In the silence fallen between the three, tension thickened in the room. Dunbrae’s voice came up to them, muffled by distance but sounding as though he were calling a question to someone. Usha didn’t turn to see, for the invocation of Palin’s name drew her into the heart of the argument.

“Dez,” she said, “Madoc didn’t betray Aline or her husband, though from what I hear, he certainly could have if he’d tried even a little. He is here now, and I see nothing in any of that to distrust.”

Dezra drew breath to say more. Usha stopped her with a gesture.

“Dez, if we were all to be mistrusted for speaking with dark knights, you wouldn’t be able to trust me now. I dined with one only a few weeks ago.”

Dezra shook her head. “You couldn’t help that. You were trapped into having to be in Sir Radulf’s company. And,” she said, “in the company of appeasers.”

“Lorelia is my client,” Usha said, and made no mention of Loren Halgard. But in memory she heard his voice, low and pained when he’d said he would do whatever he could to soften this terrible time of Haven’s occupation for Tamara. She is my child.

What would you do? he’d challenged. Usha still didn’t know how to answer.

“Lorelia’s husband is the chief counselor to the Lord Mayor. The battle they’re fighting isn’t the same as the one ...” Her glance took in both women, one after the other. “As the one you two are getting ready to fight. Same war, Dez. Different battles.”

In a gesture much like one her father would make, Dezra dug at the floor with the toe of her boot, head down and thoughtfully gnawing on her bottom lip. Usha, who knew her well, knew she’d given over the argument. For the moment.

No one said more about Madoc Diviner, and Palin Majere’s name hung like a ghost in the room. The three women returned to the reason they’d assembled in the high room and began a serious discussion about what resources of the first incarnation of Qui’thonas were available, which needed refurbishing, and which would have to be abandoned or created.

“We are going out instead of coming in,” Aline said, crooking a sardonic smile. “But that’s about all that’s changed.”
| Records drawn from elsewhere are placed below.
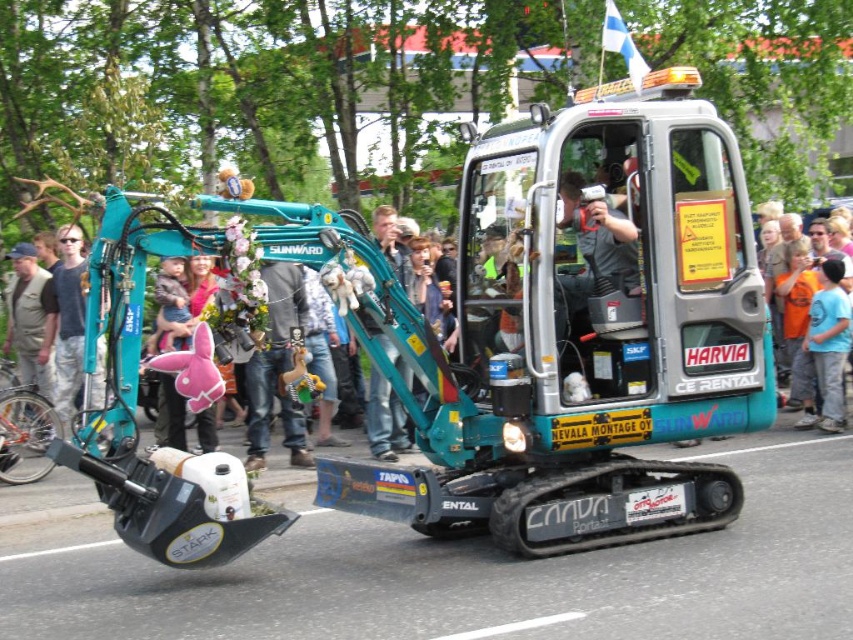
You are a spectator at the event and want to take a photo of the teal metallic excavator at center and the teal plastic excavator at center. Which one should you point your camera upwards to capture?

You should point your camera upwards to capture the teal metallic excavator at center because it is positioned above the teal plastic excavator at center.

You are a photographer standing behind the barriers at the parade. You want to capture a photo of the teal metallic excavator at center and the orange cotton shirt at right in the same frame. Considering their sizes, which object should you zoom in on to ensure both fit in the photo?

The teal metallic excavator at center is wider than the orange cotton shirt at right. To ensure both fit in the photo, you should zoom out slightly so that the wider teal metallic excavator at center is fully captured, allowing the orange cotton shirt at right to also be included in the frame.

You are a photographer at the parade and want to capture a photo of both the teal metallic excavator at center and the orange cotton shirt at right in the same frame. Considering their sizes, which object should you focus on to ensure both are visible?

Since the teal metallic excavator at center is much taller than the orange cotton shirt at right, you should focus on the teal metallic excavator at center to ensure both objects are visible in the frame.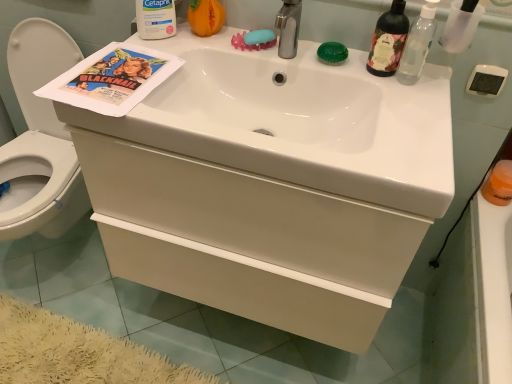
Where is `free space in front of green translucent soap at upper center, the second soap viewed from the left`? This screenshot has width=512, height=384. free space in front of green translucent soap at upper center, the second soap viewed from the left is located at coordinates (364, 79).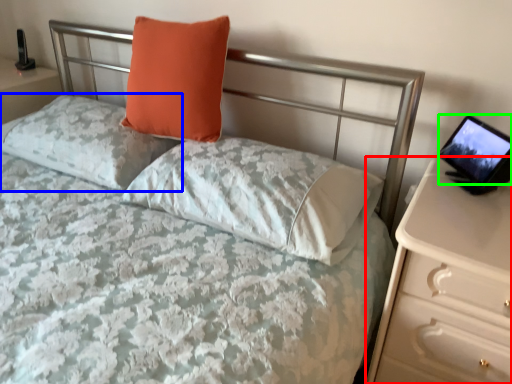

Dez shook her head. Usha felt a small charge of tension in the room again, but Aline leaned forward.

“What?”

“A lot more has changed, Aline. The old routes have to be abandoned. You almost have to count on them being either compromised or—by the simple passage of time—changed.”

Aline nodded to tell her to go on.

“Routes aren’t the only resource that might be compromised. You have to check your people again, everyone you used before has to get another, very close look. Use Dunbrae. He’s been with you all along. He has a bit of magic to use, he’ll know what to look for, and—” she paused, acknowledging the irony of what she was about to say—“he can be trusted to know if anyone has changed his mind about where his loyalties lie.”

They spoke of those things and more. At last, Usha said, “I won’t be coming back here again, Aline. My work is among the people Dez calls collaborators. Some of them are, some aren’t, and some are my clients. It would be an odd thing if I suddenly abandoned the commissions I’ve tried so hard to get.”